During the Vietnam War, Gen. William Westmoreland appeared on a TV talk show. The host asked him what he thought about all the anti-war protests, which were happening mainly on college campuses. Westmoreland said that throughout history people have laid down their lives so Americans can exercise their right to disagree.
But Washington Post columnist Marc Thiessen asserts that if you protest during the national anthem, you don’t respect your country and are dishonoring it. (“Kneeling during anthem is protesting America,” June 17 LNP | LancasterOnline).

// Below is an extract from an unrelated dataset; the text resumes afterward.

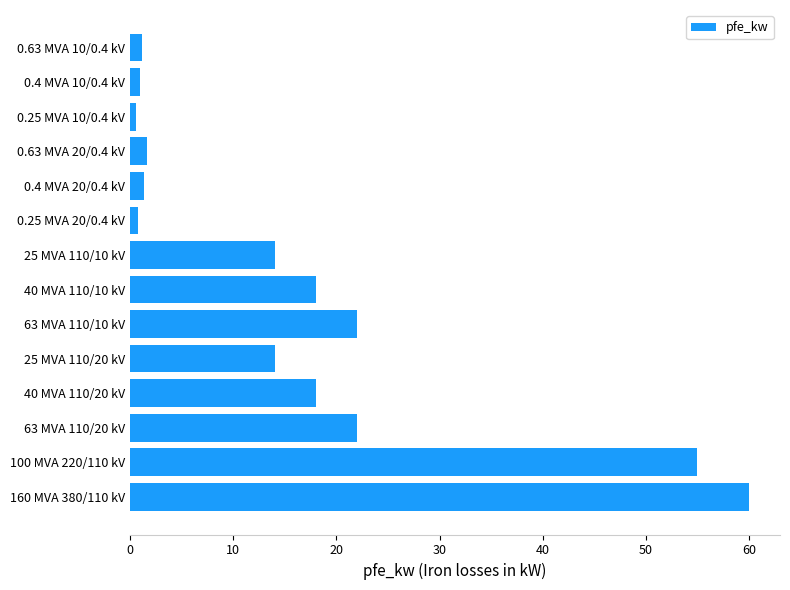

The value at 25 MVA 110/10 kV is 9.3. True or false?

False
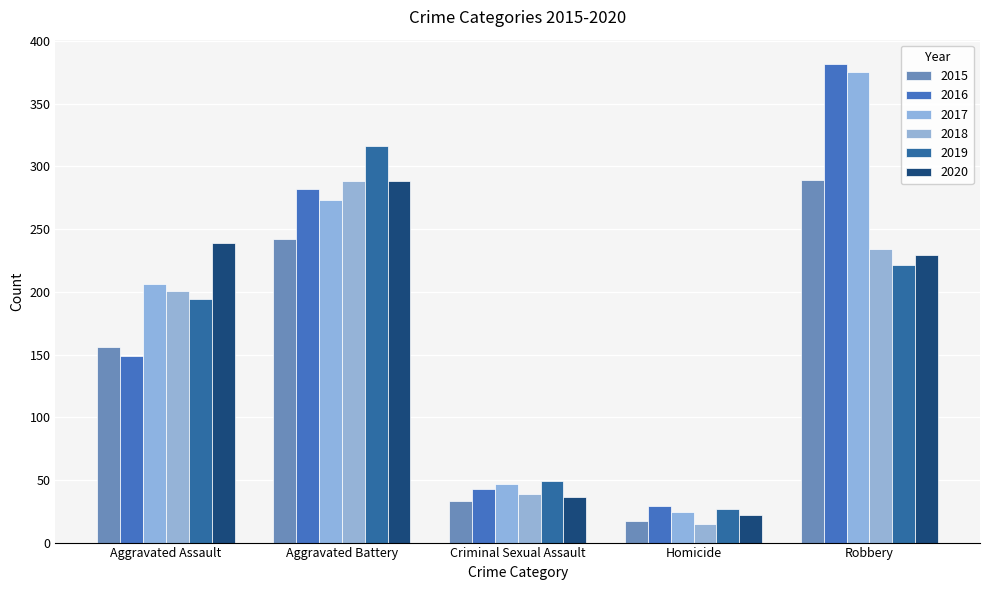

What is the value of the 2015 bar at the 3rd from the left?

33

I love my country, but as long Donald Trump is president, I won't fly the Stars and Stripes. I won’t stand during the playing of the national anthem. That is my right, and my fellow countrymen, starting in 1775, fought and died so I could enjoy that right. That’s what freedom is about.
“My country, right or wrong” is not patriotism; it’s nationalism. Nationalism is what brought the Nazis to power in 1933, and, in my view, it is happening again here. Our country has done many terrible things. We killed many of the Indigenous people. We forcibly brought people from Africa and treated them as nonhumans. Women didn’t have the right to vote until 1920. And when Thiessen mentioned fighting in World War II, he failed to say that many Black men who fought for the U.S. suffered racial prejudice upon their return.
I love my country, but I hate the racism it allows. Colin Kaepernick gave up his career for what he believes; he is an American hero.